I’ve had a paycheck … several actually…doing edible landscaping. Honeyberries, blueberries, columnar apple trees, highbush cranberries among the planting.

Serviceberries a no-brainer, too.


Specify the SO that originated from Just Fruits and Exotics nursery. It is much more contorted and aesthetic and the fruits are better. (It does have larger thorns though)


Yeah, those contorted’s thorns are evil! Should be contemplated behind glass panels, haha
The thorns complement the contortions with a maleficent-vibe making it the most popular conversation-piece of the yard in winter


Most fruit trees can be beautiful if their pruning/shaping factors in aesthetics rather than just pure functionality.


Speaking from zone 6.

Maypop/passiflora incarnata, saffron crocus, and schisandra/magnolia vine must be added to this list. Schisandra pictures to come within the year or next. Goumi is also supposed to have beautiful foliage but I have yet to acquire it

Maypop (Richter’s Nursery)

Saffron crocus (Fedco or black creek farm & nursery)


Indian Free peach has really nice bright pink flowers. They are much bigger and showy than the Elberta, frost, Muir and Charlotte peach I have in my yard. Plus Indian Free has not had any peach leaf curl for me yet in rainy PNW. I don’t spray mine at all.

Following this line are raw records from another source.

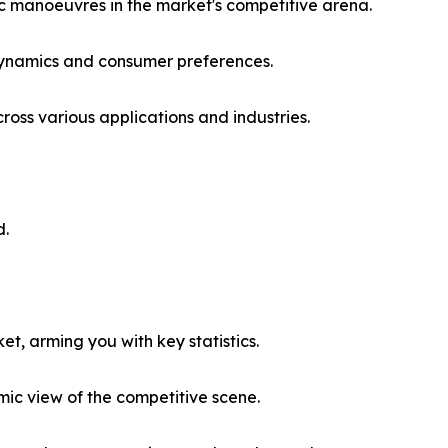
ic manoeuvres in the market's competitive arena.
 dynamics and consumer preferences.
ss various applications and industries.
d.
et, arming you with key statistics.
ic view of the competitive scene.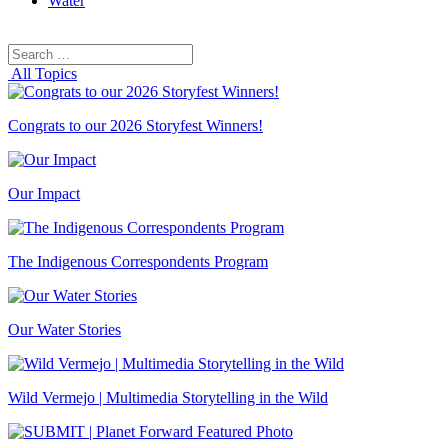
Water
Search
Search
for:
All Topics
Congrats to our 2026 Storyfest Winners!
Our Impact
The Indigenous Correspondents Program
Our Water Stories
Wild Vermejo | Multimedia Storytelling in the Wild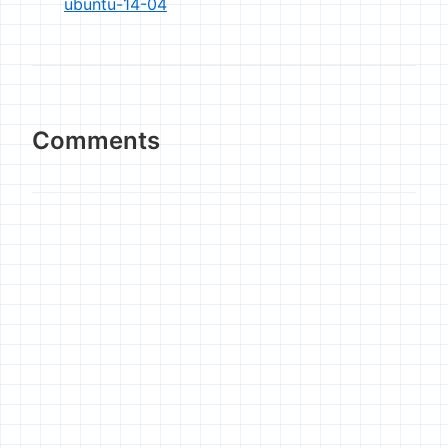
ubuntu-14-04
Comments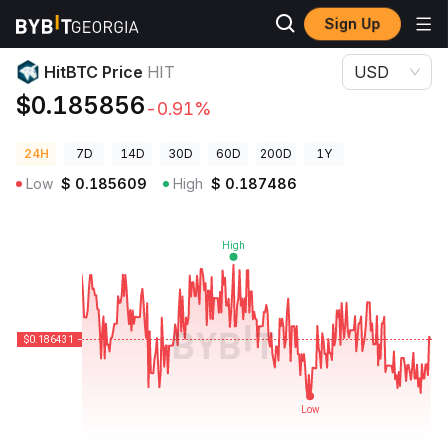
Sign Up
Crypto Prices
HitBTC Price HIT
HitBTC Price
HIT
USD
$0.185856
-0.91%
24H
7D
14D
30D
60D
200D
1Y
Low
$
0.185609
High
$
0.187486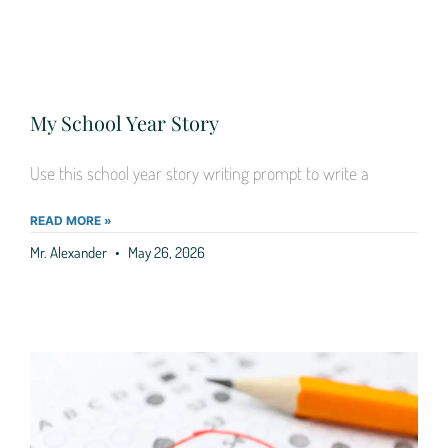
My School Year Story
Use this school year story writing prompt to write a
READ MORE »
Mr. Alexander
May 26, 2026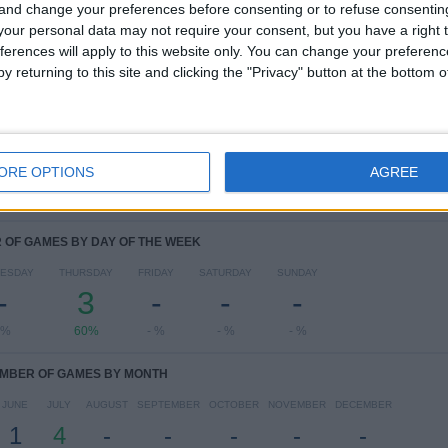
COMPETITIONS
VS Larne
OPPONENTS
 and change your preferences before consenting or to refuse consentin
our personal data may not require your consent, but you have a right t
ferences will apply to this website only. You can change your preferen
RANKING BY COMPETITIONS
y returning to this site and clicking the "Privacy" button at the bottom
Champions League
2 (40%)
Conference League
2 (40%)
Europa League
1 (20%)
View full ranking
ORE OPTIONS
AGREE
OF GAMES BY DAY OF THE WEEK
ESDAY
THURSDAY
FRIDAY
SATURDAY
SUNDAY
-
3
-
-
-
 %
60%
- %
- %
- %
MBER OF GAMES BY MONTH
JUNE
JULY
AUGUST
SEPTEMBER
OCTOBER
NOVEMBER
DECEMBER
1
4
-
-
-
-
-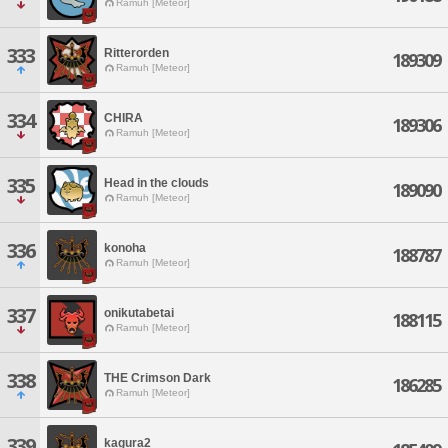
Ramuh [Meteor]
333
Ritterorden
189309
Ramuh [Meteor]
334
CHIRA
189306
Ramuh [Meteor]
335
Head in the clouds
189090
Ramuh [Meteor]
336
konoha
188787
Ramuh [Meteor]
337
onikutabetai
188115
Ramuh [Meteor]
338
THE Crimson Dark
186285
Ramuh [Meteor]
339
kagura2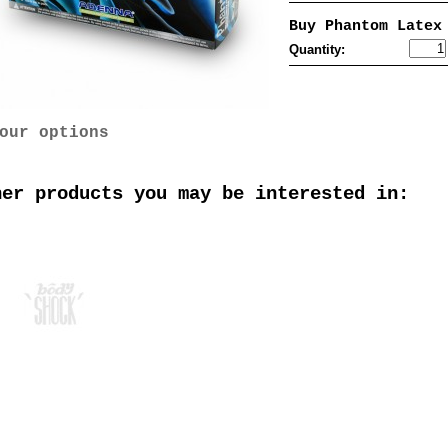
Buy Phantom Latex
Quantity:
our options
her products you may be interested in: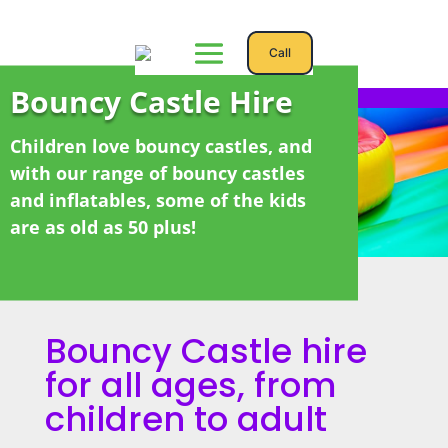
Call
Bouncy Castle Hire
Children love bouncy castles, and
with our range of bouncy castles
and inflatables, some of the kids
are as old as 50 plus!
Bouncy Castle
hire
for all ages, from
children to adult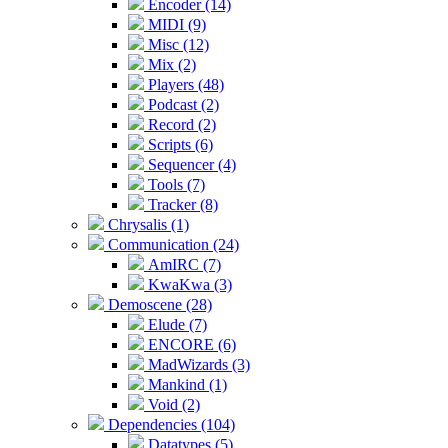
Encoder (14)
MIDI (9)
Misc (12)
Mix (2)
Players (48)
Podcast (2)
Record (2)
Scripts (6)
Sequencer (4)
Tools (7)
Tracker (8)
Chrysalis (1)
Communication (24)
AmIRC (7)
KwaKwa (3)
Demoscene (28)
Elude (7)
ENCORE (6)
MadWizards (3)
Mankind (1)
Void (2)
Dependencies (104)
Datatypes (5)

Persimmons can be really nice also with their deep glossy leaves and orange fruits in fall. Usually pretty healthy also.

I can grow olives here so I count those as an edible ornamental for sure.

I like russetted pears and apples as an ornamental as they are different and rustic plus may have less disease and pest pressure due to russet skin.

Black currants are also very healthy and disease and pest free for me. They have dark green leaves and act as a nice shrub with edible fruits. Plus they can grow in shade.

Evergreen huckleberries are nice as they are glossy evergreen shrubs that can live under conifer trees and shade. They have small berries but are delicious. No disease or pest pressure for me yet.

There are also lots of herbs that can work in the right sunny hot dry spot like rosemary (both upright and trailing types), lavender, oregano, thyme.

Hall’s Beauty blackberries have very large showy white blossoms which can look nice espaliered like a climbing rose.

Elderberries, which come in green and black foliage, can be good also. Their flowers and berries are edible when prepared. They grow fast and don’t have much disease pressure here.